May 04, 2006

Torkel Franzen

Torkel Franzen died a few weeks ago from cancer. I was coincidentally halfway through his book "Goedel's Theroem: An Incomplete Guide To Its Use And Abuse" (AK Peters, 2005) when I heard about it. In books, papers, and on Usenet, he had a lucid, probing, and drily funny style that for me was perfectly suited to (among other things) his trying to correct the often idiotic and shallow "understanding" of Goedel's theorem and its supposed ramifications that seem to attend both Postmodern and pre-modern takes on maths, logic, and the real world (wherever it is, somewhere Out There).

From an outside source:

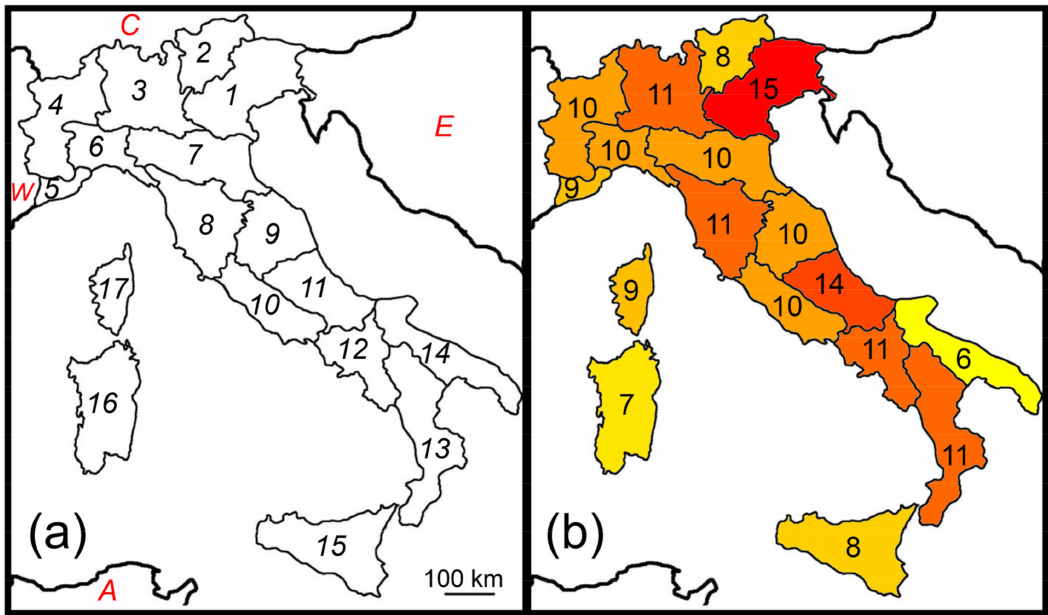
Figure 1. Species richness patterns of Italian earwigs. ( a ) Italian natural regions (numbered from 1 to 17) and major adjacent areas (W: Western Europe; C: Central Europe; E: Eastern Europe; A: Northern Africa); ( b ) Number of total earwig species in each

In particular, there's a special circle in hell reserved for people who (mis)use Goedel's theorem(s) to justify saying things like "Goedel's theory shows that physics can not ever be complete or True", or "as Goedel's proof has shown, the human mind can prove what computers cannot", or "Goedels' theorem shows that absolute truth is always unattainable" (and similar atrocities that it's sometimes a little too tempting to blame on the whole Goedel Escher Bach Thing). Torkel demanded a rigour that felt refreshing after the liguistic shell games that so often result from the movement of scientific or maths concepts like Goedel's Theorem, Relativity, Chaos Theory, Fractals, etc., into general philosophy and popular culture.